Farms and ranches consume 80% of Western water supplies yet generate less than 1% of states’ gross domestic product, says Hal Rothman, a history professor at the University of Nevada, Las Vegas.
“The real question isn’t whether water will be transferred from rural to urban use,” he says. “The debate is over the terms of the transfer, how rural communities that cede water will derive fair and valuable benefits from it.”
Opponents of the water authority plan say it’s one more instance of water flowing uphill toward money, like Los Angeles’ notorious “water grab” from the Owens Valley in the early 1900s. That diversion — basis of the 1974 movie Chinatown— allowed L.A. to grow but dried up a productive farm region.
“The parallels are stark,” says Greg James, former director of the Inyo County, Calif., water department in the Owens Valley. “They’re looking to build a pipeline, pump groundwater, and they’re already acquiring ranchland.”
State water laws and federal environmental regulations wouldn’t permit a repeat of Owens Valley, but ranchers want a guarantee that if the land suffers, the pumps would be shut down. Otherwise, “by the time we see the effects of pumping, it will be too late,” says Gary Perea, a Democratic commissioner in White Pine County.
The Mormon Church, based in Salt Lake City, owns water rights in Spring Valley and has asked the engineer to withhold approval until a U.S. Geological Survey study is finished next year.
The authority built a computer model to predict effects on the water table but didn’t run it. When it was run by a National Park Service hydrologist, it showed a 150-foot drop over 75 years. Mulroy calls those results “hypothetical.” John Bredehoeft, a hydrogeologist who testified for opponents, says “it would have been detrimental” to the authority’s case.
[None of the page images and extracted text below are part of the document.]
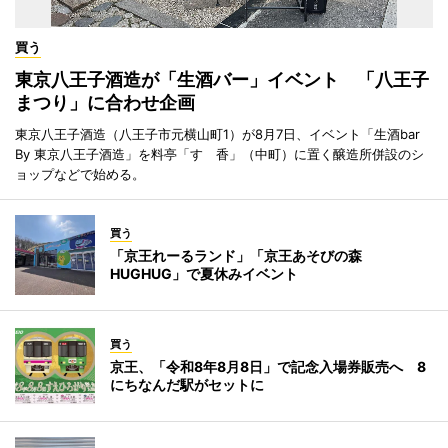
買う
東京八王子酒造が「生酒バー」イベント 「八王子
まつり」に合わせ企画
東京八王子酒造（八王子市元横山町1）が8月7日、イベント「生酒bar
By 東京八王子酒造」を料亭「すゞ香」（中町）に置く醸造所併設のシ
ョップなどで始める。
買う
「京王れーるランド」「京王あそびの森
HUGHUG」で夏休みイベント
買う
京王、「令和8年8月8日」で記念入場券販売へ 8
にちなんだ駅がセットに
Time is short, Mulroy says. The Las Vegas metro area — population 1.7 million, 20,000 new homes a year — relies on a share of Colorado River water stored in Lake Mead for 90% of its supply. Seven years of drought have lowered the lake to half its capacity. A year like 2002, when the river ran about a quarter of normal, “would invoke a crisis,” Mulroy says.
Reducing demand
The water authority is spending millions of dollars to entice homeowners to replace irrigated lawns with drought-tolerant plants — 70% of water consumption goes outdoors. A system captures, treats and returns water from indoor plumbing to Lake Mead.
Opponents say tougher conservation measures, including raising water rates as cities such as Tucson have done, could save as much as the authority plans to take from Spring Valley.
“That penalizes people who can’t afford it,” Mulroy says.
Ranchers may think Las Vegas should slow its growth, but that’s a political non-starter in go-go southern Nevada. At the area’s current growth rate, rural groundwater is a stopgap measure at best, says Matt Kenna, a lawyer with the Western Environmental Law Center representing opponents.
Many people believe that if the engineer rejects a water transfer or awards an amount too small to make the pipeline economical, the authority will ask Congress for a bigger share from the Colorado River.
When the river’s flow was divided among seven states in 1922, Las Vegas was little more than a crossroads. Nearly a century later, 400 farmers in California’s Imperial Valley still get 10 times more Colorado River water than Las Vegas does.